After giving the dispatcher the plate number and a description of the vehicle, Laird said he was told not to follow the vehicle any longer as he was breaking the law himself.
"She said 'are you on hands-free?' and I said 'no, I'm not' and she says 'sir, I want you to hang up because you are breaking the law and I want you to cease following that vehicle.'"
Laird didn't listen, however, and after hanging up, said he followed the SUV to Black Diamond.
"I watched him get out and stagger and fall and grab his golf clubs out of the trunk and stagger into the house and basically get away with this crime," he said.
Given the gravity of the situation, Laird said the police should have been more worried about a potential drunk driver than his holding a cell phone to his ear.
"My understanding of the law is if you are calling about an emergency, you can use your phone," he said.
But that's not entirely true, explained RCMP spokesman Tim Taniguchi.
"It basically says the use of a cellular phone or other communication device (is allowed) for contacting an emergency response unit by an individual driving or operation a vehicle," he said.
"What we do is if a person calls from a vehicle using a wireless device, that's a contact, we get sufficient information to effect a police response."
Taniguchi said police got enough information from Laird -- the license plate, vehicle make and color -- to begin investigation, which is now ongoing.
"We cannot allow the driver to follow a vehicle while on a phone because that's going against the legislation," he said.
"The best situation would be to have a hands-free device or allow a passenger to use the phone and relay information."
So who's the bad guy here? We have three parties all of whom is that right? If it isn't I know someone out there will correct me seem to be teetering on the edge of wrong. Okay, so drunk, weaving, careless idiot driver is NOT on the edge but waaay over. The other two, however, are clearly in that area of two rights - one trying to be more right than the other - are not necessarily right.
But before I get into that....Okotoks?? Who names these towns? Oh yeah, Canadians. Now back to my story.

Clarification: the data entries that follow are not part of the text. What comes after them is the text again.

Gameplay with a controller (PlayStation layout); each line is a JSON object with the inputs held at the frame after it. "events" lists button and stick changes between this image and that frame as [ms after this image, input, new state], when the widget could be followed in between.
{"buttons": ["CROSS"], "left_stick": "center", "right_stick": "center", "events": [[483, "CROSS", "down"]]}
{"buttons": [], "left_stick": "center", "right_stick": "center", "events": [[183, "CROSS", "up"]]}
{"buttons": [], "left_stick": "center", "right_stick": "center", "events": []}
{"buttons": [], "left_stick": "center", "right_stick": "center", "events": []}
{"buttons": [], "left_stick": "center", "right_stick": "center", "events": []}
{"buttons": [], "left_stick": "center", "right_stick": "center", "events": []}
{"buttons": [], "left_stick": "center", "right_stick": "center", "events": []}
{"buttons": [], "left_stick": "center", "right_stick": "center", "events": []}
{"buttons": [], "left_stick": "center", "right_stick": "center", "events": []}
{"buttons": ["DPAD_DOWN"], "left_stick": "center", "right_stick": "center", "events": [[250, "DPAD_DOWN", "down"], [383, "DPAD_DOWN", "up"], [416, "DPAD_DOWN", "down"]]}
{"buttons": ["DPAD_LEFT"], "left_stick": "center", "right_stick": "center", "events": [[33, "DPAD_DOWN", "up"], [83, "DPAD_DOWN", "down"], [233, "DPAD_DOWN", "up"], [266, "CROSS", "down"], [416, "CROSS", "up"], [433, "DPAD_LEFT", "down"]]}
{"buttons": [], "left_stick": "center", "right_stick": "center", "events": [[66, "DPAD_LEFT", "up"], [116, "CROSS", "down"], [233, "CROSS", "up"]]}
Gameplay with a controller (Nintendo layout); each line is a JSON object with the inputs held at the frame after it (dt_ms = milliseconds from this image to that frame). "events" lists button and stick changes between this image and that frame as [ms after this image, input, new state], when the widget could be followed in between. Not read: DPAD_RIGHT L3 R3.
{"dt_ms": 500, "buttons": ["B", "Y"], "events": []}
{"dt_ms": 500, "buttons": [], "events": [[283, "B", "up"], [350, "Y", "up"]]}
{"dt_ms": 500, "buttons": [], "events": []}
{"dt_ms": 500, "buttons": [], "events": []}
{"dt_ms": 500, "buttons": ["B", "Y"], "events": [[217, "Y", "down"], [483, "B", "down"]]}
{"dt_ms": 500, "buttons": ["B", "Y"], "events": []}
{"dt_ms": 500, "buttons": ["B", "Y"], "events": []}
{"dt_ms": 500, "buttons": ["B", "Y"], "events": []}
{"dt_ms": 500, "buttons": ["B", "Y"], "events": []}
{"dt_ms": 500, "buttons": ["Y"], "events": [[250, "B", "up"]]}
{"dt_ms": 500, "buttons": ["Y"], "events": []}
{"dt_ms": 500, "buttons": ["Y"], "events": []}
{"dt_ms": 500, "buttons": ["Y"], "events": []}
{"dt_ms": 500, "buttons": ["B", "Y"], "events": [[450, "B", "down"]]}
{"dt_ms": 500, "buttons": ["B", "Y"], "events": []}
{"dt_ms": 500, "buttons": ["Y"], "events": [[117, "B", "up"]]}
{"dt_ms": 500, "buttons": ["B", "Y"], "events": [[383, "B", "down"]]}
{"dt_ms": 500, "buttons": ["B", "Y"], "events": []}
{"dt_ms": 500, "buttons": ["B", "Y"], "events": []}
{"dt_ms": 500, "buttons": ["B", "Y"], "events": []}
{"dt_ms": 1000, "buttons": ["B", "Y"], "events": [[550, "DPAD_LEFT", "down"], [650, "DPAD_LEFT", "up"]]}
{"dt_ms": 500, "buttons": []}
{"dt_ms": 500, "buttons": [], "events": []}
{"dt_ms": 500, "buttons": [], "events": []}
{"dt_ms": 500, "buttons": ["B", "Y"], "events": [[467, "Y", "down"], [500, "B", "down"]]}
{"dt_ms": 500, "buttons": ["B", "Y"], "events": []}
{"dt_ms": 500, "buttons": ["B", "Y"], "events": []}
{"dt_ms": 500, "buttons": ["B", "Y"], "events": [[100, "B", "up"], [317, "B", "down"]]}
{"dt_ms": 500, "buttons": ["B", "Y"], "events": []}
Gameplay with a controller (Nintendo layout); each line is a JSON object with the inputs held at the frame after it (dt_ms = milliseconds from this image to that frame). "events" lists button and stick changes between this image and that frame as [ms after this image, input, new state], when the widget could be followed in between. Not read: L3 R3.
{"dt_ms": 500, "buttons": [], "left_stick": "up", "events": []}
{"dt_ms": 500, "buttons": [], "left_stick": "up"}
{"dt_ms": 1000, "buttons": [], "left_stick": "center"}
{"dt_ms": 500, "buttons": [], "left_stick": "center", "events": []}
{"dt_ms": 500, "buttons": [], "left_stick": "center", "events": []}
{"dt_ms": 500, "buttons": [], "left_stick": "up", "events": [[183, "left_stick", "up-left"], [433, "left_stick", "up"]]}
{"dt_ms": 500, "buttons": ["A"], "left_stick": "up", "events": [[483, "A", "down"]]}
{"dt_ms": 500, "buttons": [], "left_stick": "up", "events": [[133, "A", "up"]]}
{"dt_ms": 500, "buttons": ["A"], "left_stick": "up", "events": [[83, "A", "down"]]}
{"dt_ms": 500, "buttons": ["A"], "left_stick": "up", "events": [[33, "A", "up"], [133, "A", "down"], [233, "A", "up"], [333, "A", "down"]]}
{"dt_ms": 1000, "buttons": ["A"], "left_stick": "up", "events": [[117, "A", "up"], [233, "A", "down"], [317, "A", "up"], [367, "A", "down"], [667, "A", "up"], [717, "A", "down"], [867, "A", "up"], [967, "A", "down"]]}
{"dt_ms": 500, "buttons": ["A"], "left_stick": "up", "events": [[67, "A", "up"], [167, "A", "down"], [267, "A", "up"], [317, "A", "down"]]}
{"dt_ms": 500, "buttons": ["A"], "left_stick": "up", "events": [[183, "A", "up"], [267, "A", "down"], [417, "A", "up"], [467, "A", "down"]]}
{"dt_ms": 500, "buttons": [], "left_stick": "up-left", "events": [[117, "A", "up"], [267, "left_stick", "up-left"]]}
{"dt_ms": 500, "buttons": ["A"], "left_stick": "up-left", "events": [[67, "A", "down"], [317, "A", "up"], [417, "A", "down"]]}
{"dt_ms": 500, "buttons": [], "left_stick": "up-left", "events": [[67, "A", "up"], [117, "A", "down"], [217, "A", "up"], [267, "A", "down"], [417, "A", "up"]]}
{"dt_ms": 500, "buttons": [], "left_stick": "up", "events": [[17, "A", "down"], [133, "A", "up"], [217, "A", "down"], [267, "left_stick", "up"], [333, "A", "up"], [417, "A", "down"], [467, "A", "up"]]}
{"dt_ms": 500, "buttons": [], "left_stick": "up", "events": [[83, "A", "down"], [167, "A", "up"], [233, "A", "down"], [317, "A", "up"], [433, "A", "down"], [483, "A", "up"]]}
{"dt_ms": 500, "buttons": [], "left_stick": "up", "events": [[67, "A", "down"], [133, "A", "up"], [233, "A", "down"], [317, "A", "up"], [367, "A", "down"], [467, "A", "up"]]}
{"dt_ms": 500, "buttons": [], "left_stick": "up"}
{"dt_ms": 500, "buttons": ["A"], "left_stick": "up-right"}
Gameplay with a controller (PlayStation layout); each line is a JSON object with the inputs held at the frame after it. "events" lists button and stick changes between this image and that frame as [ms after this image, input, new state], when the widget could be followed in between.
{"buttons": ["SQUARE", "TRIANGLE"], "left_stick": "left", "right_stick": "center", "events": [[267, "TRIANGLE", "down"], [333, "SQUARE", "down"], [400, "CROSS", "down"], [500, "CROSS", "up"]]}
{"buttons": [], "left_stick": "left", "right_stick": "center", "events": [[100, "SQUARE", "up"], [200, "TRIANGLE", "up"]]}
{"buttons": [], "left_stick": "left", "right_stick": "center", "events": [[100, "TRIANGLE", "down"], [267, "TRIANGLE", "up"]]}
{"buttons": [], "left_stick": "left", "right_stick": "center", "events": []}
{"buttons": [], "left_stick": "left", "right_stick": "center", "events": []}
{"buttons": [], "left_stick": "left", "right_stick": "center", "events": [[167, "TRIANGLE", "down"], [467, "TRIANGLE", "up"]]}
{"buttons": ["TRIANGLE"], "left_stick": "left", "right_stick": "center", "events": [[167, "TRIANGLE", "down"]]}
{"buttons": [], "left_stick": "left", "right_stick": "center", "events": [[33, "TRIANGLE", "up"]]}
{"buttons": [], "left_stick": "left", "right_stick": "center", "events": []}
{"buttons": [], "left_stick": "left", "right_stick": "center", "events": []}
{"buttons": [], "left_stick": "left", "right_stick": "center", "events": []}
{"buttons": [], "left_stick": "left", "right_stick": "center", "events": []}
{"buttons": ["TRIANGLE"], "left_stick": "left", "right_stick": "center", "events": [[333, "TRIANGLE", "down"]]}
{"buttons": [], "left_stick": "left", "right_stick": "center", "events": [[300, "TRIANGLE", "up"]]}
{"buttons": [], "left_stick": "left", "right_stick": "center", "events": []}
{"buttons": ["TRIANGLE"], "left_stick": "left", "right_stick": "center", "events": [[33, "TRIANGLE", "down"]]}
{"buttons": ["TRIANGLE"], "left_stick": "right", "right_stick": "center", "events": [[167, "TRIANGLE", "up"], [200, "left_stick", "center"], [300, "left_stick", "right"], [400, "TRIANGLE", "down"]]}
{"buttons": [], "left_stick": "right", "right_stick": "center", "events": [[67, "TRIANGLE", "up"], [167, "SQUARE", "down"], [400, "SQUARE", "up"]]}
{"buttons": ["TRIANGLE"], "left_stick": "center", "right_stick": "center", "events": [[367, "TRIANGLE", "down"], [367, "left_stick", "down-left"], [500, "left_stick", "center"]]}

Ex-cop just can't stop being a cop. Dispatcher is so rigid with rules she probably can't go to the bathroom without a handbook. These two were on a collision course with one trying to be more right and law abiding than the other. So much so that the drunk gets away. He even has time to get his golf clubs out of his trunk. Saaaay! I wonder if the SUV driver was the same guy caught drunk driving in a golf cart in Massachusetts - you know...the one someone called police about to say a clown stole a golf cart? Naaah. Couldn't be.
But to add insult to injury, we get a lesson on what is legal and what is illegal about using a "non-hands-free" cellular device while driving. Gee, common sense says if you have doubt don't. Which brings me to another point - common sense doesn't appear to be so common any more. So sad.
Without a doubt, when ex-cop and dispatcher hung up from talking with one another, they simultaneously said, "What the Hell?"